How about simply making plain-ASCII logfiles available, where each line consists of
<timestamp> <url>\n
which is grown in real-time by appending to it?
People wanting to freshen their caches can then download, trim off all entries previous to the last time they fetched, uniq the file to get only a single copy of each url, and then run a script to wget all the uls from inside their cache during off-peak hours, thus freshening it.
Very little software, a twenty-line perl script, no new protocols, and (I hope) achieves the same effect.
The pre-fetch component is a batch operation, but the cache clear isn't. When a user edits a page, we expect everyone in the world to be able to retrieve it within a second or two. That's why we already have apaches in two countries pumping out UDP packets which are routed by various means to all our squid servers. When someone makes an edit, the worldwide cache of that page is instantly purged, and the main point of my proposal is an automated method for ISP proxies to be part of that.
We could convert the CLR stream to ASCII text, but the software to do that could equally run on every individual squid, since they all have access to that stream. Either way, we need to put a flag in the CLR packets indicating whether the item should be pre-fetched or not.
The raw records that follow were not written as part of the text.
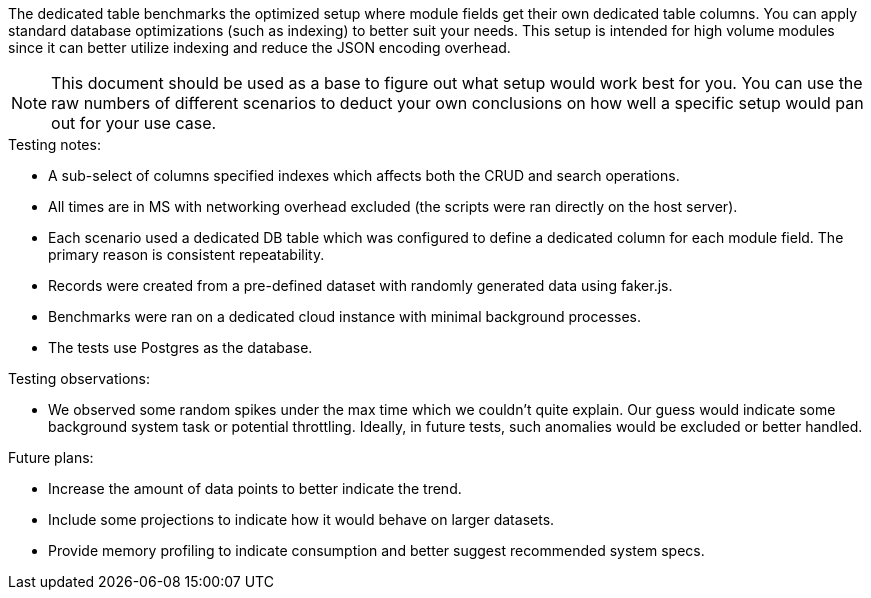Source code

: The dedicated table benchmarks the optimized setup where module fields get their own dedicated table columns. You can apply standard database optimizations (such as indexing) to better suit your needs.
This setup is intended for high volume modules since it can better utilize indexing and reduce the JSON encoding overhead.

[NOTE]
====
This document should be used as a base to figure out what setup would work best for you.
You can use the raw numbers of different scenarios to deduct your own conclusions on how well a specific setup would pan out for your use case.
====

.Testing notes:
* A sub-select of columns specified indexes which affects both the CRUD and search operations.
* All times are in MS with networking overhead excluded (the scripts were ran directly on the host server).
* Each scenario used a dedicated DB table which was configured to define a dedicated column for each module field. The primary reason is consistent repeatability.
* Records were created from a pre-defined dataset with randomly generated data using faker.js.
* Benchmarks were ran on a dedicated cloud instance with minimal background processes.
* The tests use Postgres as the database.

.Testing observations:
* We observed some random spikes under the max time which we couldn't quite explain. Our guess would indicate some background system task or potential throttling. Ideally, in future tests, such anomalies would be excluded or better handled.

.Future plans:
* Increase the amount of data points to better indicate the trend.
* Include some projections to indicate how it would behave on larger datasets.
* Provide memory profiling to indicate consumption and better suggest recommended system specs.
Polling the recentchanges table to construct these ASCII files isn't really an option, we tried that with the RC->IRC bots and it turned out to be too resource-intensive, which is why they also use a UDP stream these days. We could add a third UDP stream for this purpose, or create a daemon and have TCP notification, but it seems easier to me to just modify one of the existing ones slightly, by adding a flag. The REASON field has a 4-bit width, and only two codes are defined, so there's plenty of room for us to suggest our own codes. Otherwise we can just stake a claim in the RESERVED section.
-- Tim Starling